Download a route map from the airport to your destination if you think it might be helpful. Some car hire suppliers offer GPS for an extra fee though, for longer trips in particular, it may be more cost effective to buy your own device.

Study a map of the area you intend to visit and check out possible places to explore. You’ll get the best out of your hire car if you get tourist advice on places of interest before you go so that you can plan your itinerary for a driving holiday.

When you arrive at your holiday destination and collect your hire car, resist the temptation to rush off before you’ve checked out the controls. Check the hire car over for damage and, if you don’t have a ‘no excess’ deal, report it before driving off. Familiarise yourself with the indicators, lights, gears, fuel cap, type of fuel, alarms, window controls, air conditioning, radio, horn, wipers, boot opening and hazard warning lights. Check where the car paperwork, spare tyre and tools are stored. Get the seat position right, fix the mirrors and you’re ready to drive away on your holiday.

In most countries, a UK driving licence is acceptable but you do need both parts. An International Driving Permit may be required for some locations. If you are unsure, check before you travel.

Be especially vigilant about parking restrictions – penalties can be severe.

Be alert to car crime…

  • Lock all doors and the boot when leaving the vehicle as well as closing windows and the sunroof.
  • Park in a well-lit place.
  • Avoid leaving possessions in an unattended vehicle. If you have to leave property, make sure it is in a locked boot but put it there before you park. In a hatchback, the rear shelf should be in position. In an estate car, cover up property with a sheet or blanket. Car hire insurance does not cover your possessions.
  • Take your keys with you at the petrol station when you go to pay.

If you suffer a flat tyre, change to the spare and have the tyre repaired yourself. Tyres are not covered on hire car insurance and, unless you have taken out extra cover (see Questor), it’ll probably be cheaper to have it repaired at a local garage.

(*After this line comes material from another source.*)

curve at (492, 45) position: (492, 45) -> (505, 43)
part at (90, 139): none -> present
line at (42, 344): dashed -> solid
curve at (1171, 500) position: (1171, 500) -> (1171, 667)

Please, please do not fill a diesel car with petrol or a petrol car with diesel. It’ll stop and it’ll cost you a fortune!

Driving on the 'wrong' side of the road can be a nervous experience for first timers. However, a little concentration is all that’s required to adjust. The pedals are in the same place, just the gear lever and handbrake have moved! Don’t worry, you’re not the first person to get in the wrong side, reach over the wrong shoulder for your seatbelt, try to change gear with the door handle or – navigation assistants be aware – turn right when your map reader said left!

It may seem obvious, but other cars will overtake on the driver's side and, when you join a bigger road or motorway, you have to look out for the faster traffic on the driver's side. When you use a roundabout, you circulate anti-clockwise if driving on the right, clockwise if driving on the left giving priority to the traffic coming from the driver's side. Don’t worry, it sounds harder than it is. Relax and use your mirrors a lot.

You do need to concentrate on your driving for your entire holiday. Mistakes are often made after the first few days when you’ve started to relax. Be most aware when setting out for the day and when pulling out of a petrol station or car park.

Finally, enjoy your holiday car rental and let your hire car enhance your holiday experience.